#### PAGE EXCERPT:

<<<<

By the Department of Urban and Environmental Policy and Planning, Tufts University

Each year, LinkedIn’s Green Skills Report provides one of the clearest snapshots of how sustainability and climate‑related work is evolving, and what today’s graduate students will need to thrive in a rapidly changing labor market. The 2025 report reinforces a trend seen across planning, policy, and environmental fields: demand for green talent continues to accelerate worldwide, even as the supply of workers with green skills struggles to keep up. LinkedIn’s analysis of over one billion members shows that green hiring has grown nearly twice as fast as the share of workers gaining green skills: 7.7% annually compared with only 4.3% skill growth between 2021 and 2025.
One of the most notable shifts is that workers with green skills in roles not labeled “sustainability” now make up 53% of all green hires, a reflection of the extent to which climate‑related responsibilities are diffusing across every sector of the economy. This transition mirrors what labor economists have observed for years: job titles often lag behind the transformation of job content. Employers are retooling job functions in operations, logistics, finance, facilities management, data analysis, and energy systems long before updating titles. As a result, many sustainability‑relevant opportunities now appear under conventional job categories that nonetheless require climate literacy, systems thinking, and green technical competencies.
LinkedIn’s 2025 report also emphasizes that workers with green skills now experience hiring rates 46.6% higher than the global workforce average, and that sustainability capabilities have become core business skills across industries, rather than niche qualifications. Despite political headwinds in some jurisdictions, corporate momentum toward climate action, electrification, and resilience continues to strengthen, fueling persistent demand for graduates who can bridge technical understanding, policy context, community engagement, and organizational strategy.

What this means for UEP’s MSS students
Tufts University’s Master of Science in Sustainability (MSS) program, housed within the Department of Urban and Environmental Policy and Planning (UEP), is designed for precisely this landscape. Its interdisciplinary foundation, which spans fields such as climate justice, ecological economics, sustainable development, community engagement, energy transitions, and policy analysis, equips graduates with the blend of technical and professional skills the LinkedIn report highlights as most essential in the green economy. Students learn to navigate complex, cross‑sectoral challenges; analyze climate and energy data; design equitable public policies; and implement community‑centered climate solutions. These capabilities map directly onto the emerging workforce needs captured in LinkedIn’s findings, where employers increasingly prioritize demonstrated competence, adaptive thinking, and collaborative problem‑solving.
Where MSS graduates and interns are working
MSS graduates’ career outcomes vividly reflect current green economy trends. Students secure internships and full‑time roles across the entire sustainability ecosystem; from private‑sector climate and energy consultancies such as Guidehouse, Ernst and Young, and Sustainable Energy Advantage, to technology and energy companies including IBM, Shell TechWorks, and National Grid. Others pursue opportunities in impact investing with organizations such as Boston Impact Initiative, and Azolla Ventures, or join design and built‑environment firms like Elkus Manfredi Architects and Neighborways Design.

>>>>

#### SUPPLIED RECORDS:
<<<<

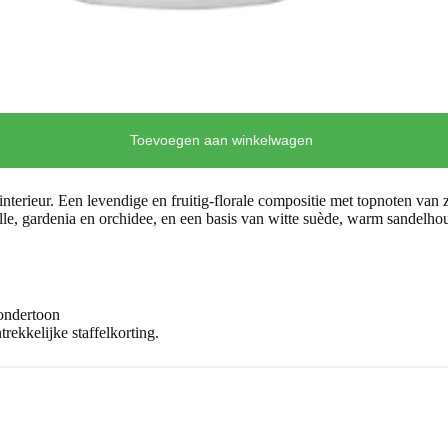
Toevoegen aan winkelwagen
interieur. Een levendige en fruitig-florale compositie met topnoten van 
lle, gardenia en orchidee, en een basis van witte suède, warm sandelho
ondertoon
ekkelijke staffelkorting.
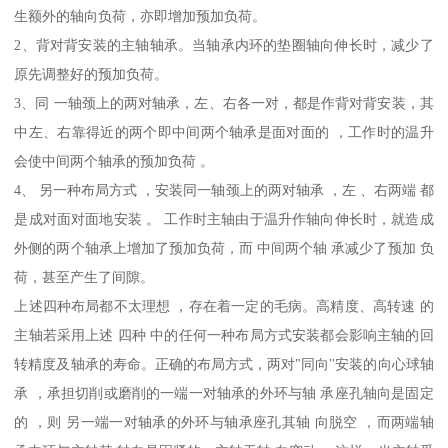
生额外的轴向负荷，亦即增加预加负荷。
2、背对背安装的主轴轴承。当轴承内环的垫圈轴向伸长时，减少了
原先调整好的预加负荷。
3、同 一轴颈上的两对轴承，左、右各一对，都是作背对背安装，其
中左、右靠得近的两个即中间两个轴承是面对面的 ，工作时的温升
会使中间两个轴承的预加负荷 。
4、 另一种布局方式 ，安装同一轴颈上的两对轴承 ，左 、右两端 都
是成对面对面地安装 。 工作时主轴由于温升作轴向伸长时，就造成
外侧的两个轴承上增加了预加负荷，而 中间两个轴 承减少了预加 负
荷，甚至产生了间隙。
上述四种布局都不太理想 ，存在着一定的毛病。高精度、高转速 的
主轴若采用上述 四种 中的任何一种布局方式安装都会影响主轴的回
转精度及轴承的寿命。正确的布局方式，两对"同向''安装的向心球轴
承 ，承担切削或磨削的一端一对轴承的外环与轴 承座孔轴向是固定
的 ，则 另一端一对轴承的外环与轴承座孔其轴 向脱空 ，而两端轴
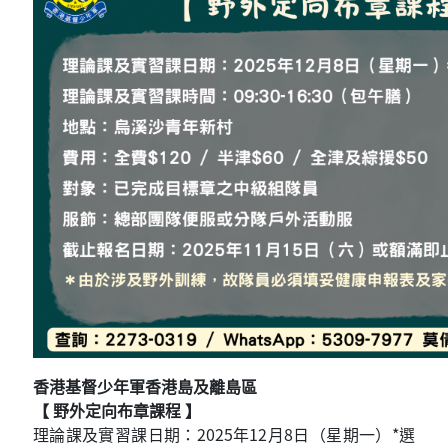
香港基督少年軍香港島及離島區
【 野外定向布章課程 】
理論課及實習課日期：2025年12月8日（星期一）*選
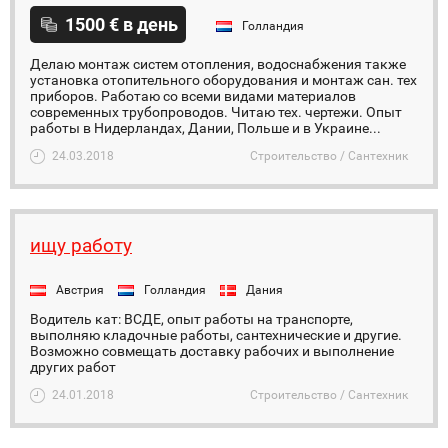
1500 € в день
Голландия
Делаю монтаж систем отопления, водоснабжения также
установка отопительного оборудования и монтаж сан. тех
приборов. Работаю со всеми видами материалов
современных трубопроводов. Читаю тех. чертежи. Опыт
работы в Нидерландах, Дании, Польше и в Украине...
24.03.2018
Строительство / Сантехник
ищу работу
Австрия
Голландия
Дания
Водитель кат: ВСДЕ, опыт работы на транспорте,
выполняю кладочные работы, сантехнические и другие.
Возможно совмещать доставку рабочих и выполнение
других работ
24.01.2018
Строительство / Сантехник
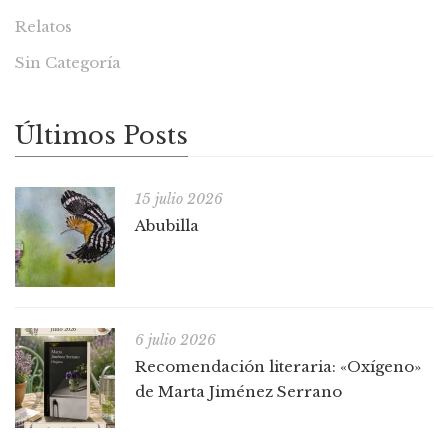
Relatos
Sin Categoría
Últimos Posts
15 julio 2026
Abubilla
6 julio 2026
Recomendación literaria: «Oxígeno»
de Marta Jiménez Serrano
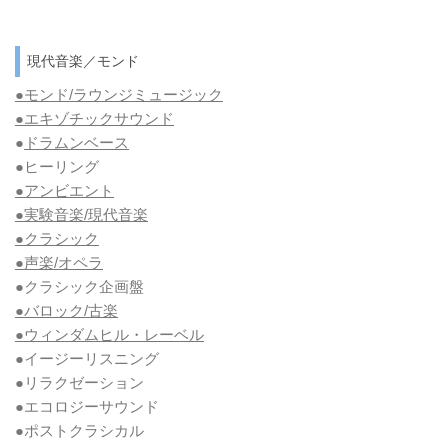
現代音楽／モンド
●モンド/ラウンジミュージック
●エキゾチックサウンド
●
ドラムンベース
●ヒーリング
●アンビエント
●実験音楽/現代音楽
●クラシック
●声楽/オペラ
●クラシック企画盤
●バロック/古楽
●ウィンダムヒル・レーベル
●イージーリスニング
●リラクゼーション
●エコロジーサウンド
●ポストクラシカル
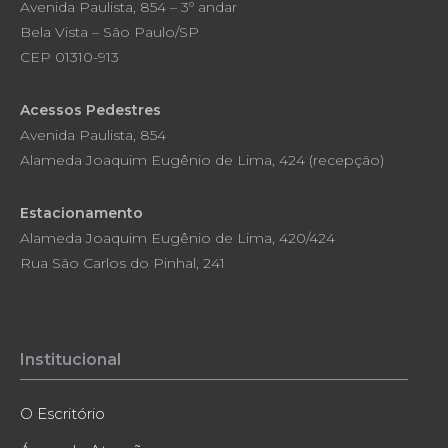
Avenida Paulista, 854 – 3º andar
Bela Vista – São Paulo/SP
CEP 01310-913
Acessos Pedestres
Avenida Paulista, 854
Alameda Joaquim Eugênio de Lima, 424 (recepção)
Estacionamento
Alameda Joaquim Eugênio de Lima, 420/424
Rua São Carlos do Pinhal, 241
Institucional
O Escritório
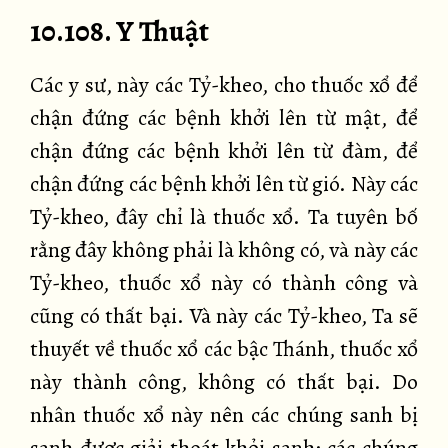
10.108. Y Thuật
Các y sư, này các Tỷ-kheo, cho thuốc xổ để
chận đứng các bệnh khởi lên từ mật, để
chận đứng các bệnh khởi lên từ đàm, để
chận đứng các bệnh khởi lên từ gió. Này các
Tỷ-kheo, đây chỉ là thuốc xổ. Ta tuyên bố
rằng đây không phải là không có, và này các
Tỷ-kheo, thuốc xổ này có thành công và
cũng có thất bại. Và này các Tỷ-kheo, Ta sẽ
thuyết về thuốc xổ các bậc Thánh, thuốc xổ
này thành công, không có thất bại. Do
nhân thuốc xổ này nên các chúng sanh bị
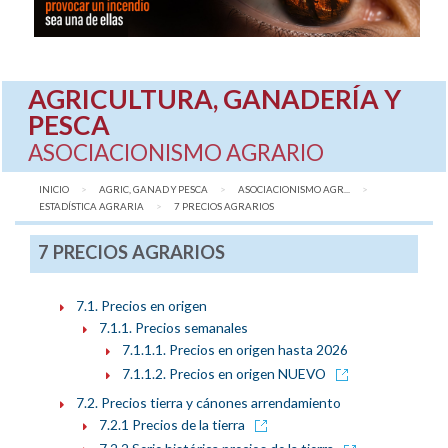
AGRICULTURA, GANADERÍA Y
PESCA
ASOCIACIONISMO AGRARIO
INICIO
AGRIC, GANAD Y PESCA
ASOCIACIONISMO AGR...
ESTADÍSTICA AGRARIA
AQUÍ:
7 PRECIOS AGRARIOS
7 PRECIOS AGRARIOS
7.1. Precios en origen
7.1.1. Precios semanales
7.1.1.1. Precios en origen hasta 2026
7.1.1.2. Precios en origen NUEVO
7.2. Precios tierra y cánones arrendamiento
7.2.1 Precios de la tierra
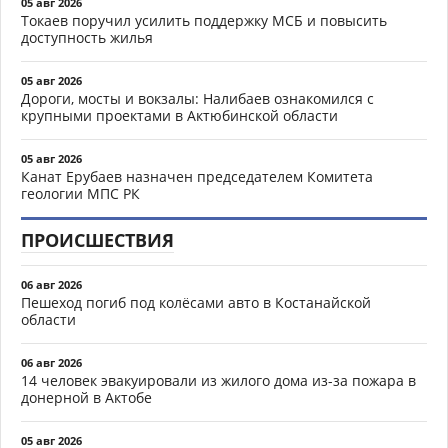
05 авг 2026
Токаев поручил усилить поддержку МСБ и повысить
доступность жилья
05 авг 2026
Дороги, мосты и вокзалы: Налибаев ознакомился с
крупными проектами в Актюбинской области
05 авг 2026
Канат Ерубаев назначен председателем Комитета
геологии МПС РК
ПРОИСШЕСТВИЯ
06 авг 2026
Пешеход погиб под колёсами авто в Костанайской
области
06 авг 2026
14 человек эвакуировали из жилого дома из-за пожара в
донерной в Актобе
05 авг 2026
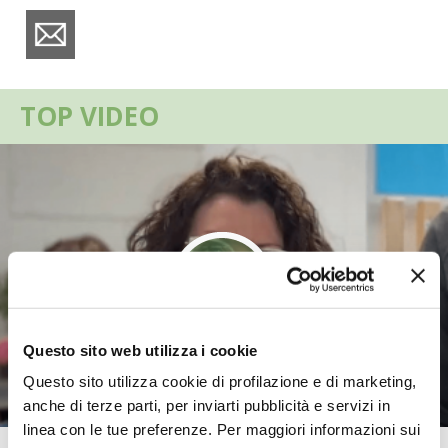
VIGNETO BIO
PENSA ALTERNATIVO
TOP VIDEO
GARDENA
VERONESI
RIMANI A CONTATTO CON LA NATURA
CRESCERE INSIEME
ARCHMAN
Questo sito web utilizza i cookie
Questo sito utilizza cookie di profilazione e di marketing,
VITA IN CAMPAGNA LA FIERA
anche di terze parti, per inviarti pubblicità e servizi in
linea con le tue preferenze. Per maggiori informazioni sui
NATURALMENTE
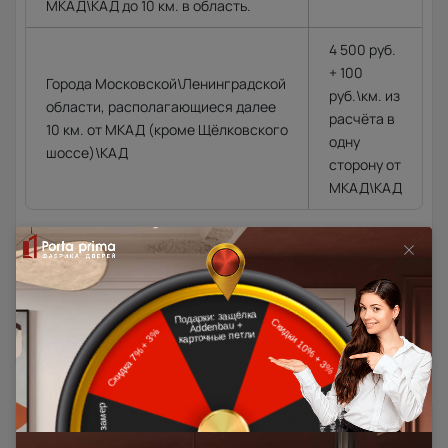
МКАД\КАД до 10 км. в область.
4 500 руб.
+ 100
Города Московской\Ленинградской
руб.\км. из
области, располагающиеся далее
расчёта в
10 км. от МКАД (кроме Щёлковского
одну
шоссе)\КАД
сторону от
МКАД\КАД
Доставка в регионы осуществляется по тарифам нашего
дилера в данном регионе или, при заказе через запрос с
сайта, отдельно рассчитывается менеджером интернет-
магазина.
Подробная информация о доставке
Товар относится к категориям:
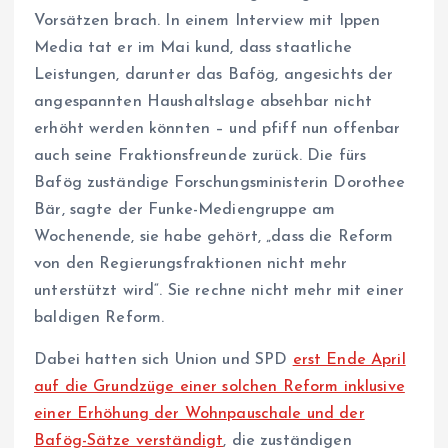
Vorsätzen brach. In einem Interview mit Ippen
Media tat er im Mai kund, dass staatliche
Leistungen, darunter das Bafög, angesichts der
angespannten Haushaltslage absehbar nicht
erhöht werden könnten – und pfiff nun offenbar
auch seine Fraktionsfreunde zurück. Die fürs
Bafög zuständige Forschungsministerin Dorothee
Bär, sagte der Funke-Mediengruppe am
Wochenende, sie habe gehört, „dass die Reform
von den Regierungsfraktionen nicht mehr
unterstützt wird“. Sie rechne nicht mehr mit einer
baldigen Reform.
Dabei hatten sich Union und SPD
erst Ende April
auf die Grundzüge einer solchen Reform inklusive
einer Erhöhung der Wohnpauschale und der
Bafög-Sätze verständigt
, die zuständigen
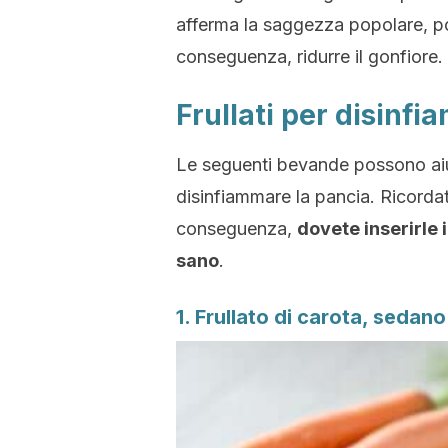
afferma la saggezza popolare, po
conseguenza, ridurre il gonfiore.
Frullati per disinf
Le seguenti bevande possono aiuta
disinfiammare la pancia. Ricordat
conseguenza,
dovete inserirle i
sano
.
1. Frullato di carota, sedano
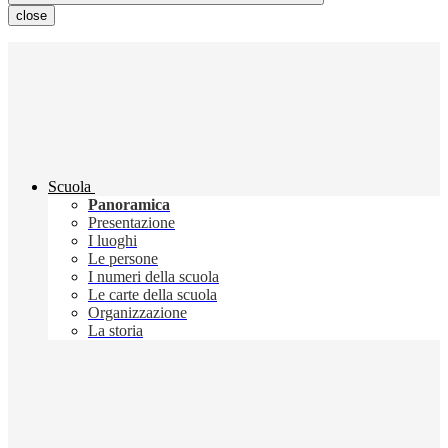
close
Scuola
Panoramica
Presentazione
I luoghi
Le persone
I numeri della scuola
Le carte della scuola
Organizzazione
La storia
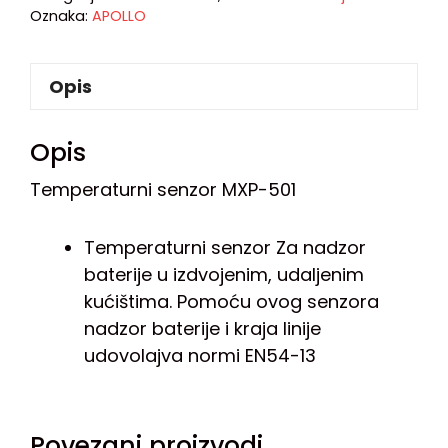
Oznaka:
APOLLO
Opis
Opis
Temperaturni senzor MXP-501
Temperaturni senzor Za nadzor
baterije u izdvojenim, udaljenim
kućištima. Pomoću ovog senzora
nadzor baterije i kraja linije
udovolajva normi EN54-13
Povezani proizvodi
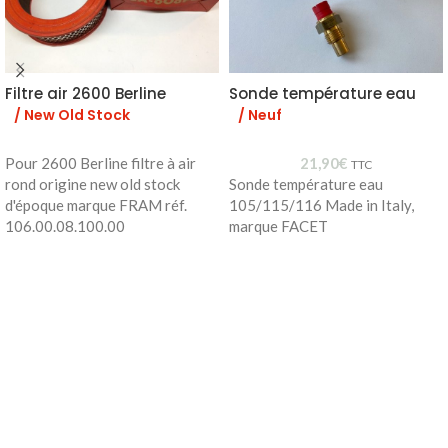
Filtre air 2600 Berline
Sonde température eau
/ New Old Stock
/ Neuf
Pour 2600 Berline filtre à air
21,90
€
TTC
rond origine new old stock
Sonde température eau
d'époque marque FRAM réf.
105/115/116 Made in Italy,
106.00.08.100.00
marque FACET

>>>>

#### EXPLORE THE MATERIAL:
**1)** In the article on green skills, what share of all green hires are workers with green skills in roles not labeled "sustainability"?
**2)** Rewrite the part of the article on green skills starting at "One of the most" and ending at "green technical competencies.", putting "Companies" in place of "Employers".
**3)** Extend the article on green skills, picking up after its final sentence.
The data stand apart from the article on green skills.

#### RESPONSES TO THE EXERCISE:
**1)** 53%

**2)**
One of the most notable shifts is that workers with green skills in roles not labeled “sustainability” now make up 53% of all green hires, a reflection of the extent to which climate‑related responsibilities are diffusing across every sector of the economy. This transition mirrors what labor economists have observed for years: job titles often lag behind the transformation of job content. Companies are retooling job functions in operations, logistics, finance, facilities management, data analysis, and energy systems long before updating titles. As a result, many sustainability‑relevant opportunities now appear under conventional job categories that nonetheless require climate literacy, systems thinking, and green technical competencies.

**3)**
On the public side, students contribute to climate and sustainability efforts at a range of scales, including municipal, state, and federal. Recent examples include internships and full-time work with the communities of Somerville and Acton, with the Massachusetts Department of Environmental Protection and the Massachusetts Department of Energy Resources, and with the San Francisco Public Utilities Commission and the Inter‑American Foundation.
Other students and recent graduates advance climate and justice initiatives through nonprofits and philanthropic organizations such as Second Nature, Mass Audubon, the Applied Economics Clinic, the Rockefeller Foundation, Rising Sun Center for Opportunity, Global Mangrove Trust, and food‑system organizations like The Food Project and Needham Community Farm.
Together, these diverse placements demonstrate that UEP’s MSS students are entering exactly the kinds of cross‑sector roles the LinkedIn Green Skills Report identifies as central to the rapidly evolving sustainability workforce, where green capabilities increasingly underpin roles across planning, policy, technology, finance, operations, and community development.

The (Triple) Bottom Line
The 2025 LinkedIn Green Skills Report offers a clear message: every job is becoming a climate job, whether its title reflects it yet or not. Hiring demand for green talent is outpacing the growth of green skills in the workforce, creating opportunities for graduates who combine climate literacy with analytical skills, practical implementation abilities, and an equity‑centered perspective.
The MSS Program at UEP is exceptionally well‑positioned to prepare students for this moment. As climate action accelerates and organizations across sectors seek leaders who can connect environmental systems, community needs, and policy implementation, MSS graduates are stepping into roles that shape a more just, resilient, and sustainable future.